コロナによって公開が延期されていた新作アニメ映画『魔女見習いをさがして』がついに公開となった。僕自身、発表当時から待ちわび続けた作品だった。
『おジャ魔女どれみ』(以下『どれみ』)は99年から2003年までの4年間にわたって日曜朝のキッズ枠で放送されていた魔法少女アニメ。当時の東映アニメーションにとってはおよそ15年ぶりとなる満を持してのオリジナルのTVアニメシリーズだった。この『魔女見習いをさがして』はそのメインスタッフが再び集結して制作された「『おジャ魔女どれみ』20周年記念作品」と銘打っている。
放送当時、僕は幼児向けの人形劇番組を手がけていたのだが、『おジャ魔女どれみ』にひたすら感心し心奪われた。作品の作り手が子供の視線にまでおりてきて真っ正面から彼らを見ている姿勢と、「子供向けの魔法物アニメであっても、彼らに対して私たちはウソをつかずに語る」という姿勢に敬意すら感じていた。会議の席で何度も「僕たちが目指したい目標」としてこの作品を挙げたことを覚えている。
実際、その真摯さは大人の心にも響き、番組のメインターゲットである女児だけでなく男性や大人にもファンが多かった作品だ。
魔女見習いとして魔法を使う主人公・どれみをはじめとした登場人物らの楽しい日常や友情や大きい可能性の数々や夢を描き、昨今のようなバトル物ではない“魔法もの”の楽しさを描いた。一方で魔法で何でもかんでも都合よく解決をさせず、簡単に答を与えず、子供同士でしか解決できない問題も描き、時には子供にはどうにもならないことはそれとして描いた。女子視聴者をメインターゲットとした中で「女の子の発育での悩み」も取り上げたし、子供社会の中にある問題にも踏み込んだ。
小学3年生から始まり、6年生の卒業式で番組は終わった。その間、番組は彼女たちの小さな成長を丁寧に描き続けた。
『どれみ』のベストエピソードとして有名なのは6年生編(『おジャ魔女どれみドッカ~ン!』)第40話『どれみと魔女をやめた魔女』だ。後に『サマーウォーズ』や『おおかみこどもの雨と雪』などを生み出す細田守による演出回になる。
魔女であったが今は人間社会の中でガラス作家として生きる1人の女性・未来との出会いが、どれみに“これからの自分”という人生最初の選択に小さな影響を与えることになる。未来の声を演じたのは原田知世で、30分の中で切なくも美しく静かに語られ描かれるドラマはシリーズの中でも今なお高い人気を誇る。この回が契機となってその後に細田守が『時をかける少女』を手がけることとなったとも言われており、『どれみ』内外において伝説的な1エピソードだ。
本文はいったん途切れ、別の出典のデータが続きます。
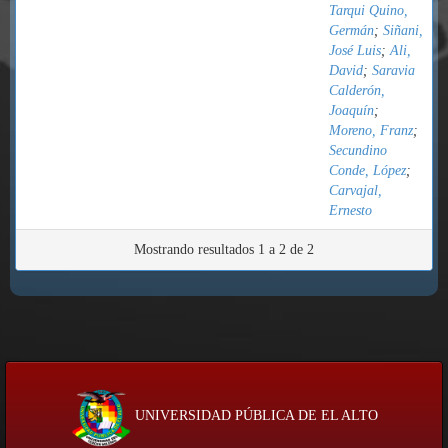
Tarqui Quino,
Germán
;
Siñani,
José Luis
;
Ali,
David
;
Saravia
Calderón,
Joaquín
;
Moreno, Franz
;
Secundino
Conde, López
;
Carvajal,
Ernesto
Mostrando resultados 1 a 2 de 2
UNIVERSIDAD PÚBLICA DE EL ALTO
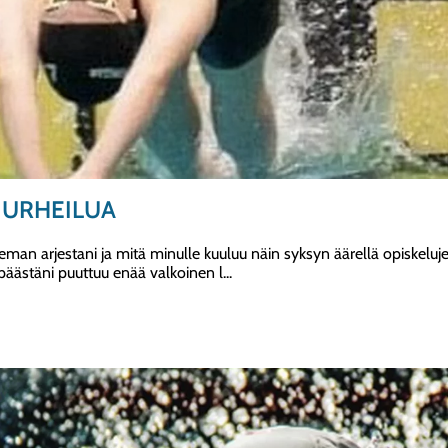
 URHEILUA
e hieman arjestani ja mitä minulle kuuluu näin syksyn äärellä opiskelu
a päästäni puuttuu enää valkoinen l...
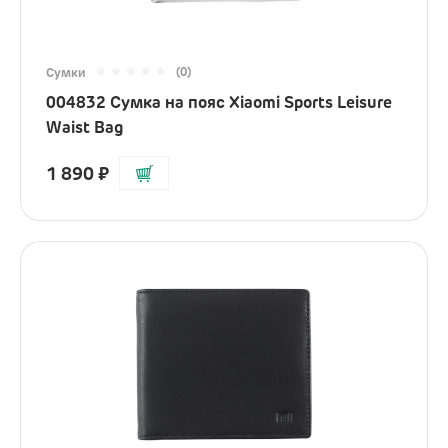
Наушники
Микрофоны
(0)
Сумки
004832 Сумка на пояс Xiaomi Sports Leisure
Подарочные сертификаты
Waist Bag
1 890
₽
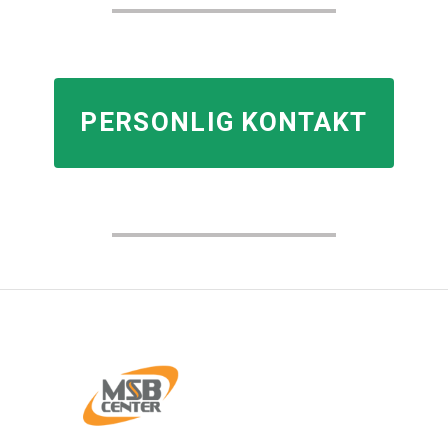
PERSONLIG KONTAKT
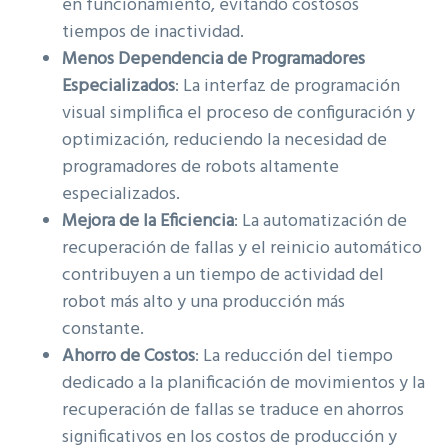
en funcionamiento, evitando costosos
tiempos de inactividad.
Menos Dependencia de Programadores
Especializados
: La interfaz de programación
visual simplifica el proceso de configuración y
optimización, reduciendo la necesidad de
programadores de robots altamente
especializados.
Mejora de la Eficiencia
: La automatización de
recuperación de fallas y el reinicio automático
contribuyen a un tiempo de actividad del
robot más alto y una producción más
constante.
Ahorro de Costos
: La reducción del tiempo
dedicado a la planificación de movimientos y la
recuperación de fallas se traduce en ahorros
significativos en los costos de producción y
僕もこのエピソードは大好きであるしベストに入るが、とはいえ同エピソード人気は「細田作品であること」も大きな理由で「『どれみ』だから」というだけではない。では僕が「『どれみ』だから好き」だと思ったエピソードはなんだったろう?と振り返ると、この細田回も含めて、ほとんどに共通しているのが「魔法で問題を解決をしなかった話」であることに気がついた。
忘れられないのは5年生編(『も~っと! おジャ魔女どれみ』)第20話『はじめて会うクラスメイト』からはじまる不登校のクラスメイト・長門かよこをめぐるエピソードだ。1回で解決させず数回にわたって描かれた同エピソードは学校に行きたいが行けないことに苦しむかよこの問題の本質的な解決に対し番組のキーである魔法を使わなかった。あくまでもどれみやかよこや子供たち自身に悩ませ考えさせ向き合わせて解決へと向かわせた。
また、シリーズをまたぎ数回にわたって描かれたあいこの両親の復縁にまつわるエピソードにも打ちのめされた。離婚した両親の復縁と祖父の介護問題という子供にはどうにもならない、魔法でも解決が出来ない事をもきちんと描き、だからこそそれに心を痛めるあいこにどれみたちは寄り添い続けた。あのとき両親の気持ちを魔法で変えるという禁忌をおかそうとしたあいこを止めに来て、泣きながら彼女を抱きしめたどれみを僕は今でも忘れられない。